Set out the data between the lines holding "What is the range" and "What is the sum", inclusive, as a numbered list, skipping blank lines and leaving out the pictures.

++++++++

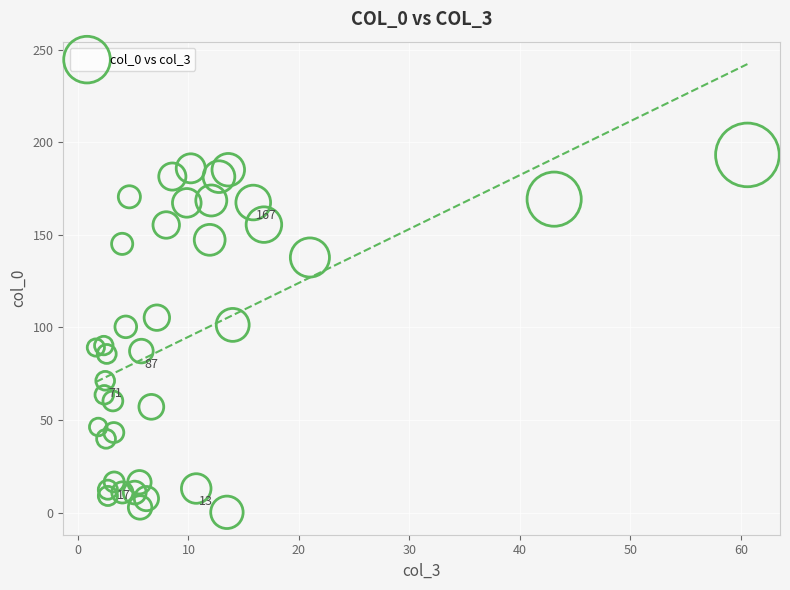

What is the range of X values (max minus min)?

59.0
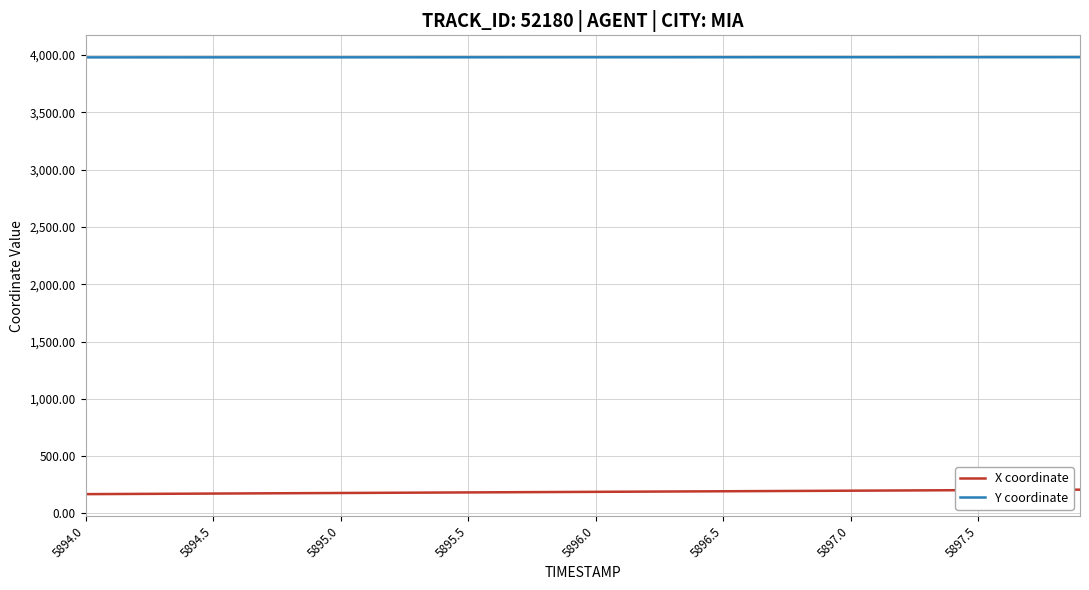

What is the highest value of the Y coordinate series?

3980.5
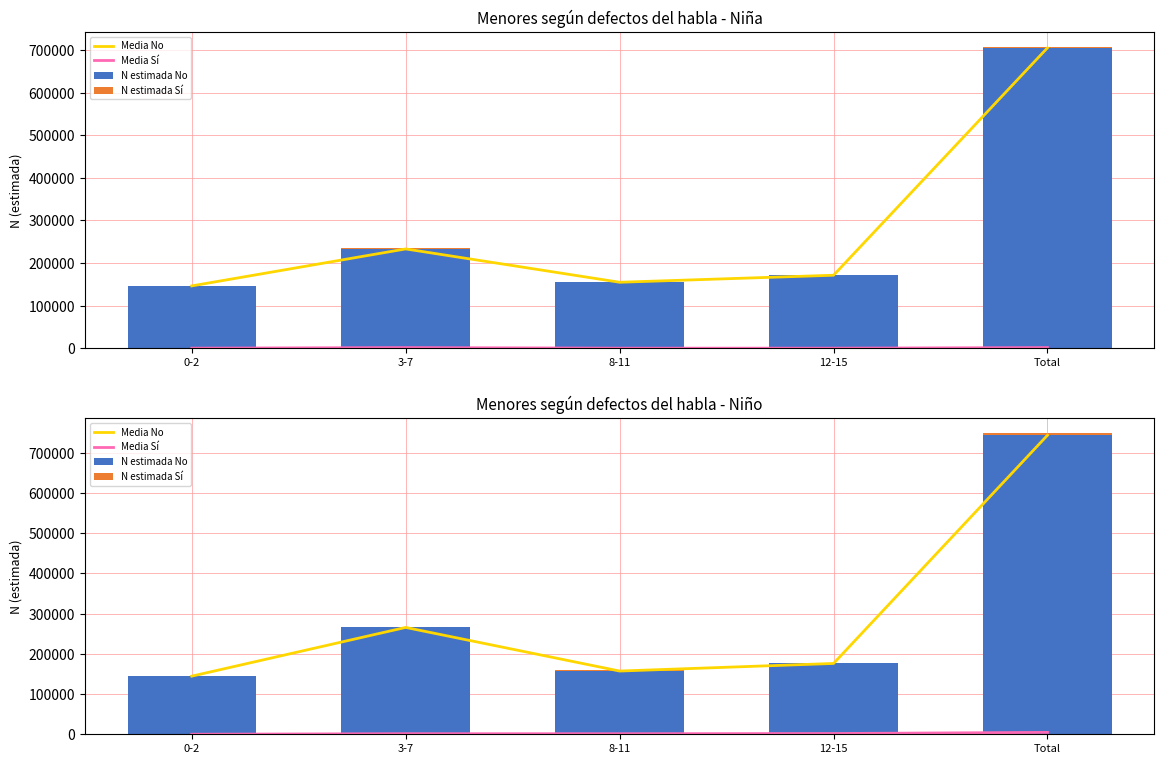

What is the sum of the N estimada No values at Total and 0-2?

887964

++++++++

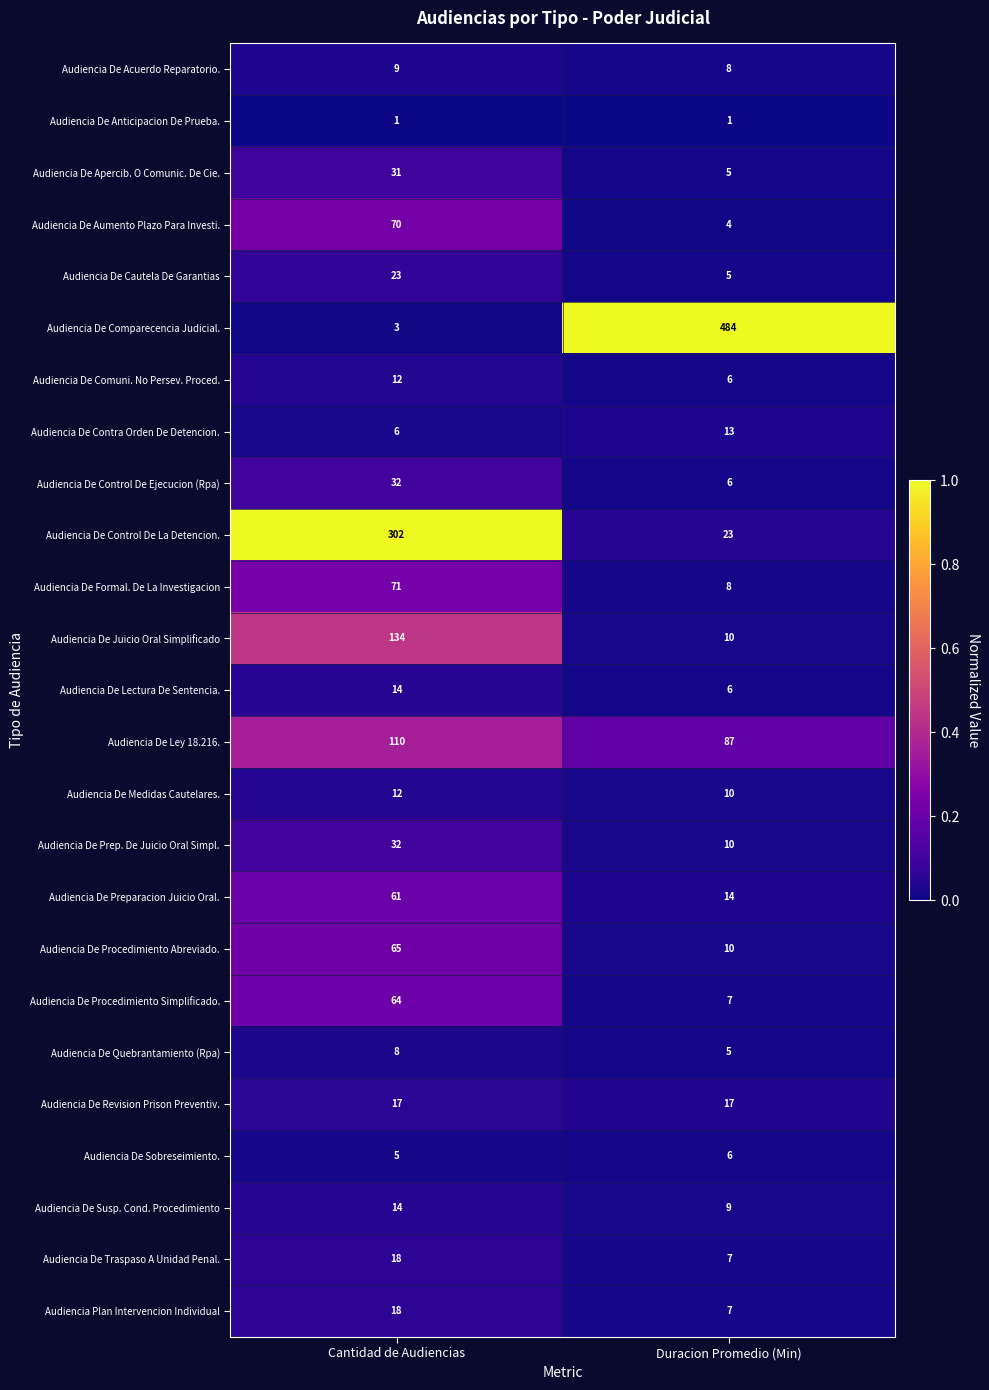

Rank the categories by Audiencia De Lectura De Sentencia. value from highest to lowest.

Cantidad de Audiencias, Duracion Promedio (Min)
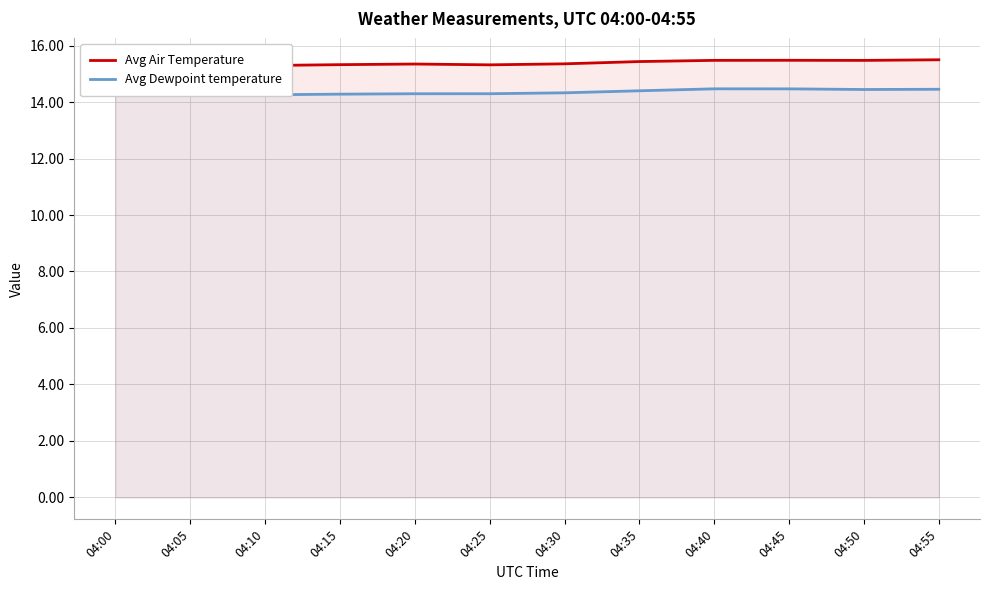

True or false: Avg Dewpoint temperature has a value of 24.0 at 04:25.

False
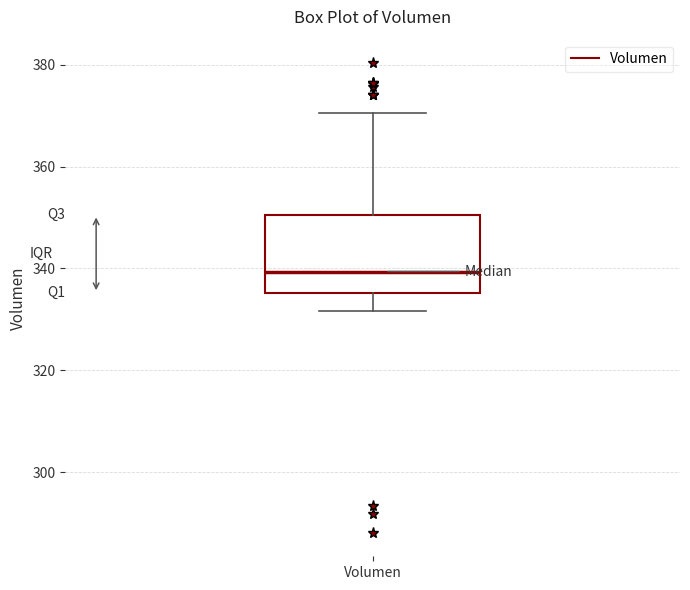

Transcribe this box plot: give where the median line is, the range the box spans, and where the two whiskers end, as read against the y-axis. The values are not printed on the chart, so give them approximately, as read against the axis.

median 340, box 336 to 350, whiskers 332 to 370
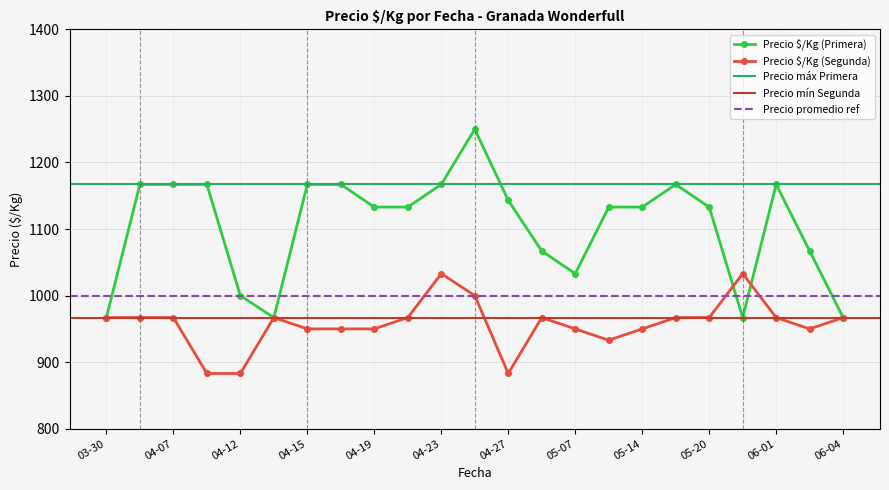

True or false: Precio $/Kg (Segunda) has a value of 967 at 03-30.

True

++++++++

* YOUR RESPONSE
1. What is the range of X values (max minus min)?
2. 59.0
3. What is the highest value of the Y coordinate series?
4. 3980.5
5. What is the sum of the N estimada No values at Total and 0-2?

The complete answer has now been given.